Given information START
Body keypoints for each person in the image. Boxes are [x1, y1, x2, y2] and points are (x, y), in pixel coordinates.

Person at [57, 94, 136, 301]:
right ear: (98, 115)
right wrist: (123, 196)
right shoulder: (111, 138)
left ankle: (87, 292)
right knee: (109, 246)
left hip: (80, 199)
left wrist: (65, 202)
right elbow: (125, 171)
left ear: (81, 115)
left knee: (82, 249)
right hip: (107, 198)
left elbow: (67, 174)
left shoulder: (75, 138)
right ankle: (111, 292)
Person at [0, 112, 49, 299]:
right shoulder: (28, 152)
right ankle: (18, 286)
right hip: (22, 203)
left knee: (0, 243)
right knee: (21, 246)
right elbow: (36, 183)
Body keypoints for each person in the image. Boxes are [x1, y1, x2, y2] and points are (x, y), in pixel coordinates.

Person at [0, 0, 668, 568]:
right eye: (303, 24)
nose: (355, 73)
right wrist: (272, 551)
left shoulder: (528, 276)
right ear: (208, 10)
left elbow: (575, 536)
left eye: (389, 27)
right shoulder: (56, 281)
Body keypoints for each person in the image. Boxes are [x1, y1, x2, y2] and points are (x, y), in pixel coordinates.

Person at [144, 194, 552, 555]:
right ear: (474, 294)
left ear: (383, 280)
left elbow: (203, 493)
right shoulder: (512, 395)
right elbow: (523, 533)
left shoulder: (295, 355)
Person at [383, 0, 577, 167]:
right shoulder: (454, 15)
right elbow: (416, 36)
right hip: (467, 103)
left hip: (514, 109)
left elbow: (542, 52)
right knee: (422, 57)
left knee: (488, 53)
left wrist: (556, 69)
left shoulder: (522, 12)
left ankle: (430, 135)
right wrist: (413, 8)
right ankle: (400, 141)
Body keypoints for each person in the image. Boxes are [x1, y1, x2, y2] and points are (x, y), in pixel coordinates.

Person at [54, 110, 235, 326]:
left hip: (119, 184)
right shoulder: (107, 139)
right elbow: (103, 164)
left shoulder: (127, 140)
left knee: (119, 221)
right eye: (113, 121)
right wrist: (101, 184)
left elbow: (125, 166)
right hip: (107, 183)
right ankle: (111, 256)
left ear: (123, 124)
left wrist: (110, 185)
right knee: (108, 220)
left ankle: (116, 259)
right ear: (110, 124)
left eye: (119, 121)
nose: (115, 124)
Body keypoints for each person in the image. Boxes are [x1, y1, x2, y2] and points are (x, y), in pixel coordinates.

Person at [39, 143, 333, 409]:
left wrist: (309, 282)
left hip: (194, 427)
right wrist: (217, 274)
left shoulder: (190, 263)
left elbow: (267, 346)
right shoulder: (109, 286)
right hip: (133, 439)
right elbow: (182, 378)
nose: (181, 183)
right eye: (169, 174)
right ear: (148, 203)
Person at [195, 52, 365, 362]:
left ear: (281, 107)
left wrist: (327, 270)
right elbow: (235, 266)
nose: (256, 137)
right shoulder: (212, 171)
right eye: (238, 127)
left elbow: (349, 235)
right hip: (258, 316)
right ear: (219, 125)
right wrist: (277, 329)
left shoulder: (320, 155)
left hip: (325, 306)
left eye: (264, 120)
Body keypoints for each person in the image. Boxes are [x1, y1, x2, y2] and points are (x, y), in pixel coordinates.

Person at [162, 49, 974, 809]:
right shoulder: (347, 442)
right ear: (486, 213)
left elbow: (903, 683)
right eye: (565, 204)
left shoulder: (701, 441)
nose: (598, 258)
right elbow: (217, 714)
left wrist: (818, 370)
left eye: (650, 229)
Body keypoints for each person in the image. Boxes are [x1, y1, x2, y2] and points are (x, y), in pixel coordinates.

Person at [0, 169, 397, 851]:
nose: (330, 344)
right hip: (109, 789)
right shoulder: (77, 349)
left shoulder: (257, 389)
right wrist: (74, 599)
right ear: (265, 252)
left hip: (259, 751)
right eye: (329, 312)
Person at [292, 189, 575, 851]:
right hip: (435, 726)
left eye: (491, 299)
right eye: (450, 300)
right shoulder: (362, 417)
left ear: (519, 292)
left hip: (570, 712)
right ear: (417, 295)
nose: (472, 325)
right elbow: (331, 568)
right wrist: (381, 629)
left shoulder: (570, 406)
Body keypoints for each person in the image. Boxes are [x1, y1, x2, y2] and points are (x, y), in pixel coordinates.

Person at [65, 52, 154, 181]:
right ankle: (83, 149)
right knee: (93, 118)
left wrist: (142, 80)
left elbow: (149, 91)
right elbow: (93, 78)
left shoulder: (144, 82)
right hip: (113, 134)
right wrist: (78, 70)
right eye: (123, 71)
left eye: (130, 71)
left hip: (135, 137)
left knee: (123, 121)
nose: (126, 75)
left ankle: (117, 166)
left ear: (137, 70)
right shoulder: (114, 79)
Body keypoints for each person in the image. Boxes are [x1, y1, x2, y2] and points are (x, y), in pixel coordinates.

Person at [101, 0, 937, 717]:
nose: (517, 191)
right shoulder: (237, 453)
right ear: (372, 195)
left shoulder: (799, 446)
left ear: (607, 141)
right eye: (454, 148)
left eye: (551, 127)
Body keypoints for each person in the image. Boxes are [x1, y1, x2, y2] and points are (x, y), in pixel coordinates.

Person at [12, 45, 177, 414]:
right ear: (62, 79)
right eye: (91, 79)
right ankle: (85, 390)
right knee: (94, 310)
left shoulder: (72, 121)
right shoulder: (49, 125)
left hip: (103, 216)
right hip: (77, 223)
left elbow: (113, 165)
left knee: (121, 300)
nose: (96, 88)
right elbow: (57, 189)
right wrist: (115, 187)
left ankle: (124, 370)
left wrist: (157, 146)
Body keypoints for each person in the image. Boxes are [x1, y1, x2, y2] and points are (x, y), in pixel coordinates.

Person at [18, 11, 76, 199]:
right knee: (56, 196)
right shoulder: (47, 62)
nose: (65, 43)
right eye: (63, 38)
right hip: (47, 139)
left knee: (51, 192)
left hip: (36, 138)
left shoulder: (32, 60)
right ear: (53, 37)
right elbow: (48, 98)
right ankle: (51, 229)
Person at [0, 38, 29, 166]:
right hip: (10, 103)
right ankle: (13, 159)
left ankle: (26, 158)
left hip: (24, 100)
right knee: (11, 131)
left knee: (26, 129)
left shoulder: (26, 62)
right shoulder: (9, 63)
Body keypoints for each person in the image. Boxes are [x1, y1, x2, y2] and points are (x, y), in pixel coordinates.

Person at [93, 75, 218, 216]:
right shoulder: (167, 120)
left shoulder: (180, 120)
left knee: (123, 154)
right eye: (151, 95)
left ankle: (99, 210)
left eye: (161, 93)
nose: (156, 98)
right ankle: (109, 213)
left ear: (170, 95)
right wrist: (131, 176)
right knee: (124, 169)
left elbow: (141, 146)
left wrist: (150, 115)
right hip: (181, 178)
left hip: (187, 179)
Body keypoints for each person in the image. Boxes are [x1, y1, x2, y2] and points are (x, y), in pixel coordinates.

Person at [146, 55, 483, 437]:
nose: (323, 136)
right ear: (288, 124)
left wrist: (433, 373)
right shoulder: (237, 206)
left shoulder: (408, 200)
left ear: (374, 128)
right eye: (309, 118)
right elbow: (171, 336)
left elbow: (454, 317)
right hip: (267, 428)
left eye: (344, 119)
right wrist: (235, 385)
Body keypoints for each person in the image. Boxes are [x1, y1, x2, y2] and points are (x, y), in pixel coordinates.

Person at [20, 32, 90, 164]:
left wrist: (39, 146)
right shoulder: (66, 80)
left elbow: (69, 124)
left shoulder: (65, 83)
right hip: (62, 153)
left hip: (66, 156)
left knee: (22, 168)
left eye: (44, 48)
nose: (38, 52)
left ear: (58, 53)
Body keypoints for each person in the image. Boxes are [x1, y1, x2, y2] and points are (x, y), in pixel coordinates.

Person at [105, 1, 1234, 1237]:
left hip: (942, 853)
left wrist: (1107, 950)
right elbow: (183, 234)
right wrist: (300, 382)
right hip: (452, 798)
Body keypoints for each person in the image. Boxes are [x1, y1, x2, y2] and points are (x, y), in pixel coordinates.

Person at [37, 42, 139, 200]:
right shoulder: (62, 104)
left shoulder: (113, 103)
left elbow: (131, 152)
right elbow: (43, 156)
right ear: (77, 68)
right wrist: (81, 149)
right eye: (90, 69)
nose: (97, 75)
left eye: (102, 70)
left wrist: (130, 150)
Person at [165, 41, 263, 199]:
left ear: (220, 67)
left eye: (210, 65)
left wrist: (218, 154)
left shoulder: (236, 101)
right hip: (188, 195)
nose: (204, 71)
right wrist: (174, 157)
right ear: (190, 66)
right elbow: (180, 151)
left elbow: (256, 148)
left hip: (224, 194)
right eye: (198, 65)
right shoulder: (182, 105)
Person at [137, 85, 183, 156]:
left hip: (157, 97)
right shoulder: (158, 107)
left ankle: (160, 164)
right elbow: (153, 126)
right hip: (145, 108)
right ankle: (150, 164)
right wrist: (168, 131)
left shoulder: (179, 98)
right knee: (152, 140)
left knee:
Given information END
**Problem details:** Looking at the data above, write out exactly the lines that start at the one containing "right hip: (77, 223)" and end at the one containing "right wrist: (235, 385)"; include both and nothing beyond.

**Reply to the exercise:**
right hip: (77, 223)
left elbow: (113, 165)
left knee: (121, 300)
nose: (96, 88)
right elbow: (57, 189)
right wrist: (115, 187)
left ankle: (124, 370)
left wrist: (157, 146)
Body keypoints for each person in the image. Boxes are [x1, y1, x2, y2] and points are (x, y), in pixel coordinates.

Person at [18, 11, 76, 199]:
right knee: (56, 196)
right shoulder: (47, 62)
nose: (65, 43)
right eye: (63, 38)
right hip: (47, 139)
left knee: (51, 192)
left hip: (36, 138)
left shoulder: (32, 60)
right ear: (53, 37)
right elbow: (48, 98)
right ankle: (51, 229)
Person at [0, 38, 29, 166]:
right hip: (10, 103)
right ankle: (13, 159)
left ankle: (26, 158)
left hip: (24, 100)
right knee: (11, 131)
left knee: (26, 129)
left shoulder: (26, 62)
right shoulder: (9, 63)
Body keypoints for each person in the image. Boxes are [x1, y1, x2, y2] and points are (x, y), in pixel coordinates.

Person at [93, 75, 218, 216]:
right shoulder: (167, 120)
left shoulder: (180, 120)
left knee: (123, 154)
right eye: (151, 95)
left ankle: (99, 210)
left eye: (161, 93)
nose: (156, 98)
right ankle: (109, 213)
left ear: (170, 95)
right wrist: (131, 176)
right knee: (124, 169)
left elbow: (141, 146)
left wrist: (150, 115)
right hip: (181, 178)
left hip: (187, 179)
Body keypoints for each person in the image. Boxes are [x1, y1, x2, y2] and points are (x, y), in pixel coordinates.

Person at [146, 55, 483, 437]:
nose: (323, 136)
right ear: (288, 124)
left wrist: (433, 373)
right shoulder: (237, 206)
left shoulder: (408, 200)
left ear: (374, 128)
right eye: (309, 118)
right elbow: (171, 336)
left elbow: (454, 317)
right hip: (267, 428)
left eye: (344, 119)
right wrist: (235, 385)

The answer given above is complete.